+++ DATA EXCERPTS
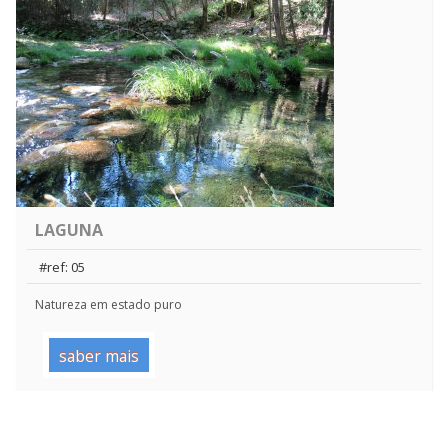
LAGUNA
#ref: 05
Natureza em estado puro
saber mais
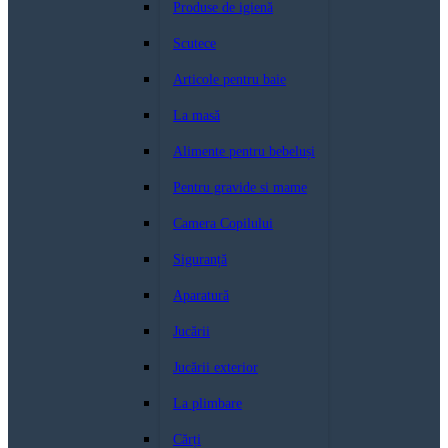
Produse de igienă
Scutece
Articole pentru baie
La masă
Alimente pentru bebeluși
Pentru gravide si mame
Camera Copilului
Siguranță
Aparatură
Jucării
Jucării exterior
La plimbare
Cărți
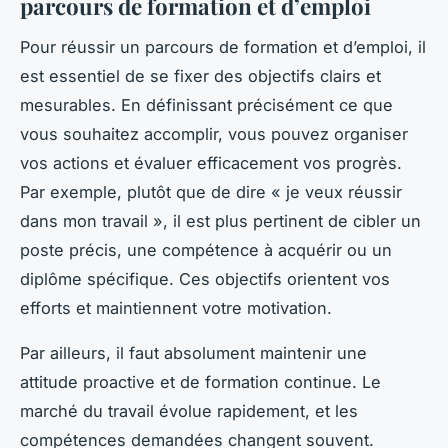
parcours de formation et d’emploi
Pour réussir un parcours de formation et d’emploi, il
est essentiel de se fixer des objectifs clairs et
mesurables. En définissant précisément ce que
vous souhaitez accomplir, vous pouvez organiser
vos actions et évaluer efficacement vos progrès.
Par exemple, plutôt que de dire « je veux réussir
dans mon travail », il est plus pertinent de cibler un
poste précis, une compétence à acquérir ou un
diplôme spécifique. Ces objectifs orientent vos
efforts et maintiennent votre motivation.
Par ailleurs, il faut absolument maintenir une
attitude proactive et de formation continue. Le
marché du travail évolue rapidement, et les
compétences demandées changent souvent.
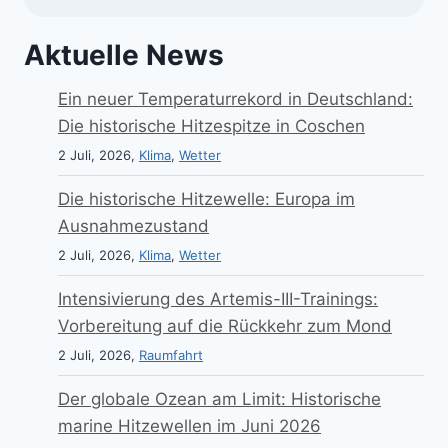
Aktuelle News
Ein neuer Temperaturrekord in Deutschland:
Die historische Hitzespitze in Coschen
2 Juli, 2026,
Klima
,
Wetter
Die historische Hitzewelle: Europa im
Ausnahmezustand
2 Juli, 2026,
Klima
,
Wetter
Intensivierung des Artemis-III-Trainings:
Vorbereitung auf die Rückkehr zum Mond
2 Juli, 2026,
Raumfahrt
Der globale Ozean am Limit: Historische
marine Hitzewellen im Juni 2026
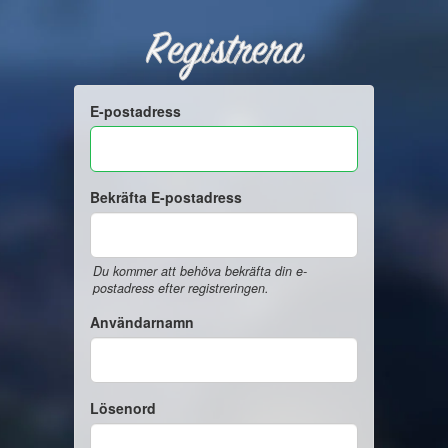
Registrera
E-postadress
Bekräfta E-postadress
Du kommer att behöva bekräfta din e-
postadress efter registreringen.
Användarnamn
Lösenord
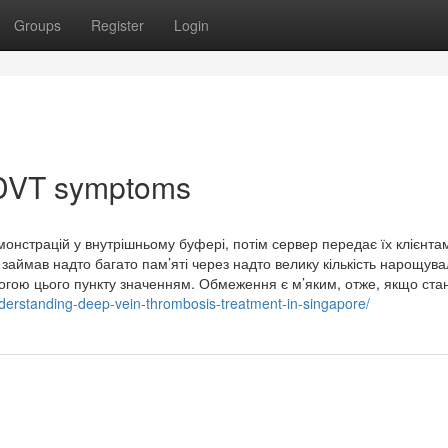
Groups
Register
Login
 DVT symptoms
монстрацій у внутрішньому буфері, потім сервер передає їх клієнта
аймав надто багато пам’яті через надто велику кількість нарощув
гою цього пункту значенням. Обмеження є м’яким, отже, якщо ста
derstanding-deep-vein-thrombosis-treatment-in-singapore/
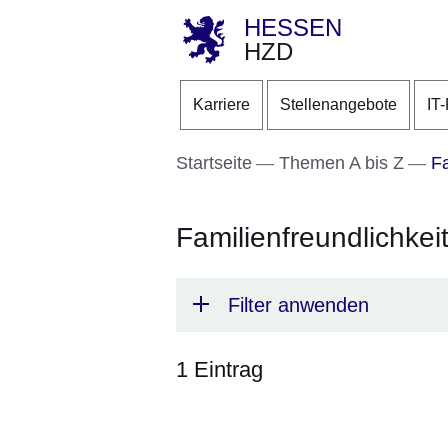
HESSEN
HZD
Direkt zum Kopf der S
Direkt zum Inhalt
Direkt zum Fuß der Se
Karriere
Stellenangebote
IT
Startseite
Themen A bis Z
Fa
Familienfreundlichkei
Filter anwenden
1 Eintrag
:1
++++++
Please write out only the material above, exactly, from its first line through the line that contains "diplôme spécifique. Ces", and include no pictures.

WRITTEN RESPONSE -
LAGUNA
#ref: 05
Natureza em estado puro
saber mais
Produse de igienă
Scutece
Articole pentru baie
La masă
Alimente pentru bebeluși
Pentru gravide si mame
Camera Copilului
Siguranță
Aparatură
Jucării
Jucării exterior
La plimbare
Cărți
parcours de formation et d’emploi
Pour réussir un parcours de formation et d’emploi, il
est essentiel de se fixer des objectifs clairs et
mesurables. En définissant précisément ce que
vous souhaitez accomplir, vous pouvez organiser
vos actions et évaluer efficacement vos progrès.
Par exemple, plutôt que de dire « je veux réussir
dans mon travail », il est plus pertinent de cibler un
poste précis, une compétence à acquérir ou un
diplôme spécifique. Ces objectifs orientent vos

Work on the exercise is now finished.